Reframe #1: We Can’t Think Our Way Through Every Problem

When you hear bad news or something doesn’t go as planned, it’s human to want an explanation. You want to know: Why did this happen? Who dropped the ball? How do I fix it?

But here’s what often happens:
Instead of pausing, we react.
We jump into fight-or-flight mode.
We create stories like “he doesn’t care,” “she always does this,” “I knew this would happen”. All based on fear.

That’s not problem-solving. That’s panic dressed up as logic.

Common sense says: “Give it a minute. Take a breath. Everything doesn’t need a conclusion right now.”

This is where faith—not religion, but faith—quietly enters. Not with a perfect answer, but with a better question:

What’s required of me right now?

Patience? Silence? A soft word instead of a sharp one?
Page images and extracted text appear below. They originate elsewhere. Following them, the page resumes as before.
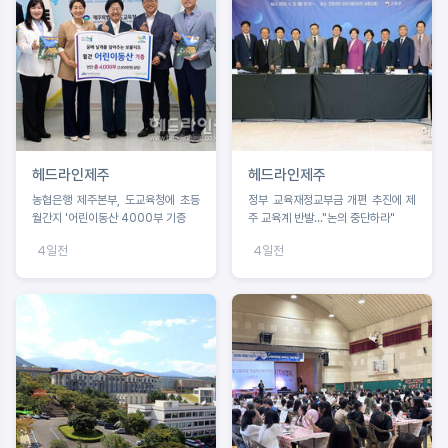
헤드라인제주
헤드라인제주
농협은행 제주본부, 도교육청에 초등
정부 교육재정교부금 개편 추진에 제
월간지 '어린이동산 4000부 기증
주 교육계 반발..."논의 중단하라"
4일전
4일전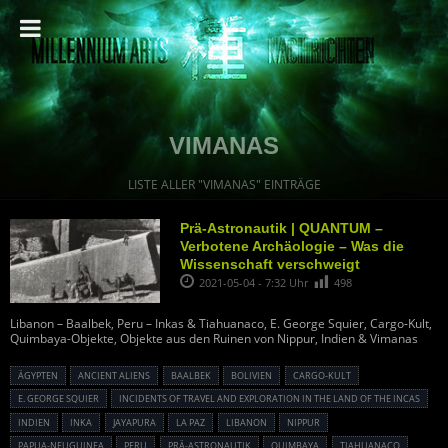
VIMANAS
LISTE ALLER "VIMANAS" EINTRÄGE
Prä-Astronautik | QUANTUM –
Verbotene Archäologie – Was die
Wissenschaft verschweigt
2021-05-04 - 7:32 Uhr
498
Libanon – Baalbek, Peru – Inkas & Tiahuanaco, E. George Squier, Cargo-Kult,
Quimbaya-Objekte, Objekte aus den Ruinen von Nippur, Indien & Vimanas
ÄGYPTEN
ANCIENT ALIENS
BAALBEK
BOLIVIEN
CARGO-KULT
E. GEORGE SQUIER
INCIDENTS OF TRAVEL AND EXPLORATION IN THE LAND OF THE INCAS
INDIEN
INKA
JAYAPURA
LA PAZ
LIBANON
NIPPUR
PAPUA-NEUGUINEA
PERU
PRÄ-ASTRONAUTIK
QUIMBAYA
TIAHUANACO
Faith reminds us that some things are unknowable in the moment. And that’s okay.

Reframe #2: Control Is Not the Same as Clarity

In relationships, control often masquerades as “helping”.
We micromanage. We correct. We try to steer everything toward the outcome we think is best.

But here’s what I’ve seen as a therapist: the more we grip, the more the relationship struggles to breathe.

Common sense says: “You’re not your partner’s parent. You’re not their saviour. You’re their equal.”

And faith reminds us that we don’t always need to understand someone to love them well.

Sometimes, what heals a relationship isn’t more talking—it’s less interrupting.
Not more advice, but more presence.
Not perfect logic, but sincere trust.

Reframe #3: Feeling Uncertain Isn’t a Sign You’re Doing It Wrong

Life throws curveballs. No marriage, family, or career avoids them.
But I often hear people say, “It shouldn’t feel this confusing.”
Or worse, “If this were right, it would feel easier.”

Nope.

Some of the most meaningful relationships are also the most complicated.
Because two people, each carrying their history, fears, and longings, are trying to move as one.

That’s not a spreadsheet. That’s a dance.

Common sense says: “Hard doesn’t mean wrong. Confusing doesn’t mean broken.”

Faith says, “You’re not alone. Let the storm pass before you tear down the boat.”

Reflection Prompts

If you’re walking through a foggy season in your relationship—or just life in general—try these gentle pivots:

  • Instead of “Why is this happening?” ask, “What does this moment require of me?”

  • Instead of rushing to react, take one small action that reflects peace, not panic.

  • Instead of defending your logic, offer your love – even if you don’t feel like it yet.

I’ve come to believe that common sense is sacred sense.
It’s the fruit of a life rooted in something bigger than fear, ego, or trends.

You don’t need a PhD to pause before speaking.
You don’t need a theology degree to recognize when your partner needs compassion over correction.

You need a bit of faith.
And the willingness to not always be the one with the answer.

Because sometimes, the most healing thing you can say in a moment of chaos is:

“I don’t know. But I’m here.”

One of my favourite answers I give to my clients is, “I don’t know.” Because it reminds me of my inadequacy and allows me to step into humility.

And that, my friend, is the kind of common sense the world—and our relationships—desperately need.